I am not advocating violence, that really got away from what I was trying to convey, my apologies. That was supposed to read in relation to a WWI foxhole setting. I was still working on it when I hit post by accident, it can be deleted, if anyone has the power.
I think trying to switch Electoral voters is a difficult decision to make, but that was what I was referring to overall. I don’t think the precedent is that strong in terms of the popular vote winner not matching the Electoral College winner, that going back to how the Electors originally envisioned their role is some sort of dirty pool.
I would also like to get rid of the Electoral College, but like many I am not sold on winner take all if no majority is reached. I would like a run-off between the top 2 vote getters in those situations.
I got that this was a metaphor. No worries. It’s an apt one. I suspect sane people will get that you are not advocating violence. Nor am I. But it is useful to realize that this is an actual battle, and it’s inevitable that we will lose much of our territory (in the form of economic and social progress) and have to fight very viciously to hang on to a few parcels of land.
Interesting metaphor. I would not have quite thought of it in those terms, but it seems quite fitting. We are at war, like it or not, and need to be on war footing. Instead, going back to our hypothetical foxhole, collectively the bulk of us would be so busy bickering and trying to come up with the most clever means to be condescending toward everyone else that none of us would bother to notice the live grenade that has just been lobbed into our foxhole. I look around at who might be potential allies, and that list is not an especially long one. A shame really. At a time when some semblance of unity would be a necessity, it appears to be “every one for her or himself.” My version of optimism these days is that there will still be something salvageable from the wreckage, and perhaps the survivors can begin the long and painful process of cleaning up and rebuilding.

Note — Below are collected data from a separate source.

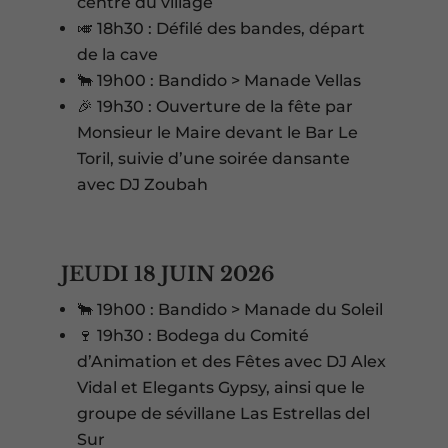
centre du village
🎺 18h30 : Défilé des bandes, départ
de la cave
🐂 19h00 : Bandido > Manade Vellas
🎉 19h30 : Ouverture de la fête par
Monsieur le Maire devant le Bar Le
Toril, suivie d’une soirée dansante
avec DJ Zoubah
JEUDI 18 JUIN 2026
🐂 19h00 : Bandido > Manade du Soleil
🍷 19h30 : Bodega du Comité
d’Animation et des Fêtes avec DJ Alex
Vidal et Elegants Gypsy, ainsi que le
groupe de sévillane Las Estrellas del
Sur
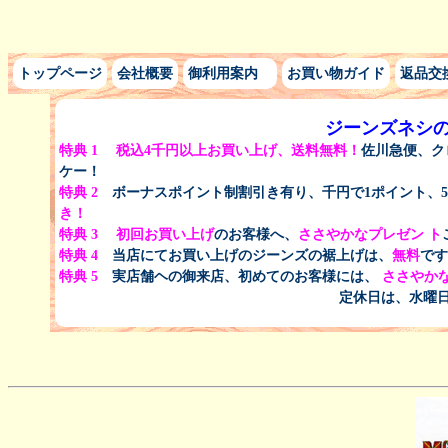
トップページ
会社概要
御利用案内
お買い物ガイド
返品交
ジーンズネシ
特典 1
税込
4千円以上
お買い上げ、
送料無料！
佐川急便、ク
ケー！
特典 2
ボーナスポイント制割引き有り、千円で1ポイント、5
き！
特典 3
初回お買い上げ
のお客様へ、
ささやかなプレゼン
ト
特典 4
当店にてお買い上げのジーンズの裾上げは、
無料
で
特典 5
実店舗ヘの御来店、初めてのお客様には、
ささやか
定休日は、水曜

The answer to the electoral college problem is the National Popular Vote Interstate Compact
The constitution says that the states get to decide how electors are allocated. The goal of this initiative is to change the rules so that the electors are allocated entirely to the winner of the national popular vote. The beauty of this approach is that it doesn’t require a constitutional amendment. The other smart thing about the compact is that it is worded so that doesn’t take effect until it’s passed by enough states to make the majority of the electors. Already it is been passed by states with 165 electoral votes.
Unfortunately, this is a relatively unknown initiative, and because Republicans understand that the archaic electoral college mechanism currently favors them (i.e. small rural states get disproportionate representation), they have been opposed. But this is the kind of common sense electoral reform initiative that would probably garner wide-spread support if Democrats spent a little time trying to sell it. And you would think after an electoral disaster like this year, they would realize that maybe something needs to be done…

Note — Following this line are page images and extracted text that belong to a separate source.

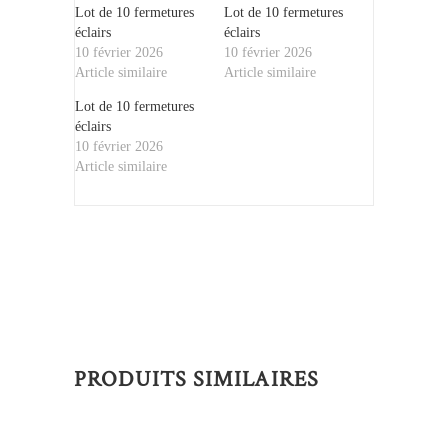
Lot de 10 fermetures
Lot de 10 fermetures
éclairs
éclairs
10 février 2026
10 février 2026
Article similaire
Article similaire
Lot de 10 fermetures
éclairs
10 février 2026
Article similaire
PRODUITS SIMILAIRES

Just a moment. How and when were the slates of electors chosen? Is there a single, pre-selected group of ciphers in each state who just automatically vote for the popular vote winner in each state? Or when we vote Clinton or Trump, did we actually vote for slates of electors? If the latter, is there any compelling reason to believe that GOP electors would abandon Trump in favor of Clinton? I think not.
What since 11/8 could possibly persuade any Trump-declared elector to reverse her/himself?
Every horrific thing he’s said/done since was clearly stated/presaged beforehand.
So EC reversal for good of country looks like a pipe dream.